Derivation of within point scatter $W(C)$

738 Views Asked by At

I'm reading the book "The Elements of statistical learning". In the section about K-means clustering they derive an equation regarding the "within point scatter" which is a quantity that describes how "scattered" points are within a cluster.

\begin{aligned} W(C) &=\frac{1}{2} \sum_{k=1}^{K} \sum_{C(i)=k} \sum_{C\left(i^{\prime}\right)=k}\left\|x_{i}-x_{i^{\prime}}\right\|^{2} \\ &=\sum_{k=1}^{K} N_{k} \sum_{C(i)=k}\left\|x_{i}-\bar{x}_{k}\right\|^{2} \end{aligned}

where

$N_{k}=\sum_{i=1}^{N} I(C(i)=k)$,

$\bar{x}_{k}=\left(\bar{x}_{1 k}, \ldots, \bar{x}_{p k}\right)$

and $C(i)$ is an encoder that assigns each observation to one of $k$ clusters. Each observation $i$ can have up to $p$ features. This means that $\sum_{j=1}^{p}\left(x_{i j}-x_{i^{\prime} j}\right)^{2}=\left\|x_{i}-x_{i^{\prime}}\right\|^{2}$.

In the above equation I don't understand how they conclude the result containing $\bar{x}_{k}$. I tried to just calculate it by "brute force" but the indicator function $I(C(i)=k)$ and the vanishing of the $1/2$ before the first some confuse me. What's a simple way to derive the result ?

1

There are 1 best solutions below

0
On BEST ANSWER

A common trick is add and subtract the same term, here I add and subtract $\bar{x_k}$ and view the norm as an inner product.
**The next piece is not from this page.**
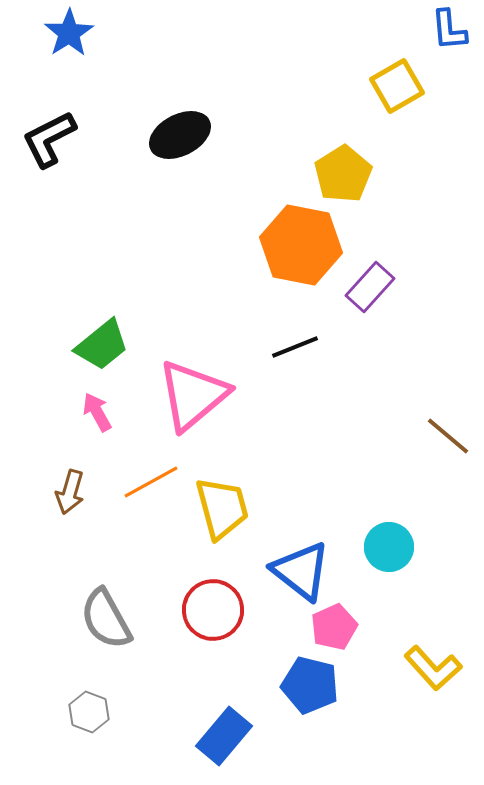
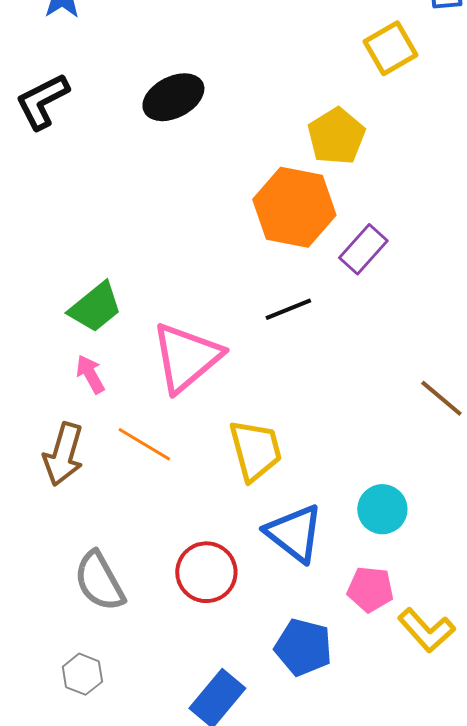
orange line: (151, 482) -> (144, 444), turned 60
brown arrow: (70, 492) -> (63, 454), size x1.4
yellow trapezoid: (222, 508) -> (255, 450), moved
pink pentagon: (334, 627) -> (370, 589), moved, turned 30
\begin{align} &\frac12 \sum_{k=1}^K \sum_{C(i)=k} \sum_{C(i')=k} \|x_i-x_{i'}\|^2 \\&= \frac12 \sum_{k=1}^K \sum_{C(i)=k} \sum_{C(i')=k} \|x_i - \bar{x}_k - (x_{i'}-\bar{x}_k)\|^2 \\ &= \frac12 \sum_{k=1}^K \sum_{C(i)=k} \sum_{C(i')=k} \left(\|x_i - \bar{x}_k\|^2 + \|x_{i'}-\bar{x}_k\|^2 - 2\langle x_i - \bar{x}_k,x_{i'}-\bar{x}_k\rangle\right) \\ &= \frac12 \sum_{k=1}^K \left(N_k\sum_{C(i)=k} \|x_i - \bar{x}_k\|^2 + N_k\sum_{C(i')=k}\|x_{i'}-\bar{x}_k\|^2 - 2\langle \sum_{C(i')=k}\left(x_{i'}-\bar{x}_k\right),\sum_{C(i')=k}\left(x_{i'}-\bar{x}_k\right)\rangle\right) \\ &= \sum_{k=1}^K N_k\sum_{C(i)=k}\|x_i - \bar{x}_k\|^2 \end{align}